== PASSAGE

Sometimes people will say that they will send a scan or fax copy because they are holding the original. Understand that copies are valid pursuant to their terms. Most people believe incorrectly that a lien release must be notarized while it typically is notarized. It is still a legal document that if it is signed even if it is not notarized, and even if it is just a copy it is still an effective legal document.
So if you think that by holding the original release means that the other side has no legal rights, you would be sorely mistaken so the only way you are going to protect yourself is to add conditional language.
d. Creating a conditional stamp
One of the things you can do is if you find yourself constantly adding this conditional language is create a stamp you can go to a company on the internet, create a stamp with that conditional language.
Create Exceptions to the Release
Now sometimes you have other things you want to carve out of your release.
a. How do I preserve other claims when I sign a release?
Maybe you have delay claims or unexecuted change orders, and you want to protect yourself. By not giving up those rights when you sign a release, some releases that you will see include lines for you to write in exceptions, you should do that, but if not, you can add in your own exception.
Below is an example:
Notwithstanding the foregoing, this waiver and release specifically excludes _____ which is reserved by the undersigned.

====
== SOURCE MATERIAL

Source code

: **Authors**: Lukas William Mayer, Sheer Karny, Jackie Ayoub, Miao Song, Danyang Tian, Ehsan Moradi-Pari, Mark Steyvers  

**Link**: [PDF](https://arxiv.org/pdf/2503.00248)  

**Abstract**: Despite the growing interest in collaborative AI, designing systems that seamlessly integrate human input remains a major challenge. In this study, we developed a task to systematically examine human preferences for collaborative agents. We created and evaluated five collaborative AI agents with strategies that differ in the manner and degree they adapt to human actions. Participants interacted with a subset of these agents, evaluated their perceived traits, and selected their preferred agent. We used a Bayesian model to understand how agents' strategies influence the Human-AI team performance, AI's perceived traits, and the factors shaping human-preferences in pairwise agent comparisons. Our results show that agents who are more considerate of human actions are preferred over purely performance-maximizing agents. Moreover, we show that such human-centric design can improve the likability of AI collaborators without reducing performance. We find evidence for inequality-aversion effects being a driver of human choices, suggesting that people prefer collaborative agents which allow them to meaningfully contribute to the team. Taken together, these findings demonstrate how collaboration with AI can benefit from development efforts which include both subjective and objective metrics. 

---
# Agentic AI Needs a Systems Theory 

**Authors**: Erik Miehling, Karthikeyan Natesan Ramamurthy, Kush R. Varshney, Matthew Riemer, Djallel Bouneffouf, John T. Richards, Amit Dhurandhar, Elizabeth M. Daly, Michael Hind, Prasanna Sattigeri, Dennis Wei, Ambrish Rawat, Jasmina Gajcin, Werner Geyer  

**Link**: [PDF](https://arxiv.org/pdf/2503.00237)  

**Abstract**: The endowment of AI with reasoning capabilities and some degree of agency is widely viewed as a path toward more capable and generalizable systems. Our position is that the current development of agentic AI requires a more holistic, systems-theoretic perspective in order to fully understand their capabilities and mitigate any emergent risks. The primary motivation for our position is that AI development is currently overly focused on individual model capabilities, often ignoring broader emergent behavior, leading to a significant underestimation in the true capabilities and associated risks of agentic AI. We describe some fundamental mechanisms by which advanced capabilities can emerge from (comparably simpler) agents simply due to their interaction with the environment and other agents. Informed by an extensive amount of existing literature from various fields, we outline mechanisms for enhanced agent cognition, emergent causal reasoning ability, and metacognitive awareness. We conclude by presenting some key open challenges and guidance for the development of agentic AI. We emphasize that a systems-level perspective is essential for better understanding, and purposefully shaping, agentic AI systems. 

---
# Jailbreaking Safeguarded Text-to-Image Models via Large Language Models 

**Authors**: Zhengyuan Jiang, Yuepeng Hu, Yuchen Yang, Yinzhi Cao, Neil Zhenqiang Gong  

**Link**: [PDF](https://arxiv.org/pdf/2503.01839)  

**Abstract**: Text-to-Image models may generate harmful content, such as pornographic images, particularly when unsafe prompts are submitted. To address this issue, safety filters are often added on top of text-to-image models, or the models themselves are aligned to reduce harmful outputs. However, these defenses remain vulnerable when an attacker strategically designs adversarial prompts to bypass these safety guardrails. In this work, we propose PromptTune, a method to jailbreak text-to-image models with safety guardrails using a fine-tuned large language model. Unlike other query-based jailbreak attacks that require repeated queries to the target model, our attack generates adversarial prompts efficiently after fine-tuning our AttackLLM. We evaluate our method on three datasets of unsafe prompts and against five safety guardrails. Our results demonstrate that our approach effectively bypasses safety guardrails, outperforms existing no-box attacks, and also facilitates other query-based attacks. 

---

====

• [THE PROBLEM]: Would you print, word for word, the stretch of the passage on lien releases from "Sometimes people will" through "that conditional language."?

• [EXERCISE SOLUTION]:
Sometimes people will say that they will send a scan or fax copy because they are holding the original. Understand that copies are valid pursuant to their terms. Most people believe incorrectly that a lien release must be notarized while it typically is notarized. It is still a legal document that if it is signed even if it is not notarized, and even if it is just a copy it is still an effective legal document.
So if you think that by holding the original release means that the other side has no legal rights, you would be sorely mistaken so the only way you are going to protect yourself is to add conditional language.
d. Creating a conditional stamp
One of the things you can do is if you find yourself constantly adding this conditional language is create a stamp you can go to a company on the internet, create a stamp with that conditional language.